Metadata-Version: 2.1
Name: crowds
Version: 0.0.1
Summary: A collection of anonymization algorithms in Python 
Home-page: https://github.com/leo-mazz/crowds
Author: Leonardo Mazzone
Author-email: leo@mazzone.space
License: GNU Affero General Public License v3.0
Description: # crowds
        crowds is a Python module that provides a suite of anonymization algorithms, allowing to transform [Pandas](https://pandas.pydata.org/) dataframes so that they satisfy *k*-anonymity or differential privacy. This is a **work in progress**. So far, one algorithm has been implemented (OLA). [Get in touch](mailto:leo@mazzone.space) if you would like to contribute.
        
        ## Optimal Lattice Anonymization
        This is an implementation of the algorithm described by El Emam, Khalet, et al. (2009) [1]. Given a dataframe, an information loss function, and a set of generalization strategies, it returns a *k*-anonymous version [2], obtained using the single-dimensional global recording model, i.e.: the same values will be mapped consistently to the same generalizations in the new dataset, and the generalization for each dimension will not overlap.
        
        ### Usage
        To define a set of generalization rules:
        
        ```python
        from crowds.kanonymity.generalizations import GenRule
        
        def first_gen(value):
            return 'value'
        
        def second_gen(value):
            return 'value'
        
        new_rule = GenRule([first_gen, second_gen])
        ruleset = {
            'attr_name': new_rule,
        }
        ```
        
        In order for the algorithm to work correctly, **the loss function needs to be monotonic**, i.e. non-decreasing for increasing generalization levels.
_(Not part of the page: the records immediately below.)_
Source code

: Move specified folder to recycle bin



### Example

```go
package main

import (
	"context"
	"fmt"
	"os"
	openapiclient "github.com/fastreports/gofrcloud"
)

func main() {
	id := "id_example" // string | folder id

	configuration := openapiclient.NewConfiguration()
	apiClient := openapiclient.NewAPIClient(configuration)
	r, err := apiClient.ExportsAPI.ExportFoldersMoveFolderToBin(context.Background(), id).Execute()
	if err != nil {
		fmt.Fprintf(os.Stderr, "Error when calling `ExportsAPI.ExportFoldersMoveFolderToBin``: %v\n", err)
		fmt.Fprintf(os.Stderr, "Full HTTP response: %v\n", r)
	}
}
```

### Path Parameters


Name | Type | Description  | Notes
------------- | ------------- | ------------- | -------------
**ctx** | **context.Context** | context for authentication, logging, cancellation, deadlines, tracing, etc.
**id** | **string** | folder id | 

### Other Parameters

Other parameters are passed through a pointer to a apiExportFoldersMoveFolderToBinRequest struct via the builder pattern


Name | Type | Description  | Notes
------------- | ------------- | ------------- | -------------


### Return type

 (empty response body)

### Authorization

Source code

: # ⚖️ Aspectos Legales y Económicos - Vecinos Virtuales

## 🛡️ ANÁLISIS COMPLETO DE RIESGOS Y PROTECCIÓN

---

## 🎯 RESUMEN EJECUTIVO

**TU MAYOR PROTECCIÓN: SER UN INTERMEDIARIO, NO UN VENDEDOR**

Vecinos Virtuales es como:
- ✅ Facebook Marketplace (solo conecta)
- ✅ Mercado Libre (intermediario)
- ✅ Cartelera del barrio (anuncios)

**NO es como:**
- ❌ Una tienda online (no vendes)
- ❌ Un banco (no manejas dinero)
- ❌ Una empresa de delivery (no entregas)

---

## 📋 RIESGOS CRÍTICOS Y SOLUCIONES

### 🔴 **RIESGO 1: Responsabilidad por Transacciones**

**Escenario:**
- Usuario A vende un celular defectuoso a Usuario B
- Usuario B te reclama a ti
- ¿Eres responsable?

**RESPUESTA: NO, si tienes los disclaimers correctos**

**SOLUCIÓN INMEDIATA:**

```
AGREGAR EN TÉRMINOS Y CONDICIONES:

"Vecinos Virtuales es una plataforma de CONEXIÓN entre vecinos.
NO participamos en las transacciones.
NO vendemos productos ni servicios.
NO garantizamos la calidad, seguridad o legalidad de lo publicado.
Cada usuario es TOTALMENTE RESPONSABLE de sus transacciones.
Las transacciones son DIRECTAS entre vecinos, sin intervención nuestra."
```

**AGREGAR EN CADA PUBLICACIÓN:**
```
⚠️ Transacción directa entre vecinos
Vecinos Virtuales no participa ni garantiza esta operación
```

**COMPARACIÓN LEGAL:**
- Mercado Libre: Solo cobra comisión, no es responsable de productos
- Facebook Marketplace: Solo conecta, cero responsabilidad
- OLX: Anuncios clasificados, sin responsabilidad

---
Some information loss functions are provided in `information_loss.py`. It is also possible to define a custom generalization function (which must have the same signature as the following example):
        
        ```python
        def loss_fn(node):
            return 0.0
        ```
        
        Then, to anonymize:
        
        ```python
        from crowds.kanonymity import ola
        anonymous_df = ola.anonymize(df, k=10, loss=loss_fn, generalizations=gen_rules)
        ```
        
        For more, check out [this example](example/example.py), using the "Adult" dataset from the UCI Machine Learning Repository [3].
        
        ## References
        [1] El Emam, Khaled, et al. "A globally optimal k-anonymity method for the de-identification of health data." Journal of the American Medical Informatics Association 16.5 (2009): 670-682.
        
        [2] Sweeney, Latanya. "k-anonymity: A model for protecting privacy." International Journal of Uncertainty, Fuzziness and Knowledge-Based Systems 10.05 (2002): 557-570.
        
        [3] Dua, D. and Graff, C. "UCI Machine Learning Repository." Irvine, CA: University of California, School of Information and Computer Science (2019).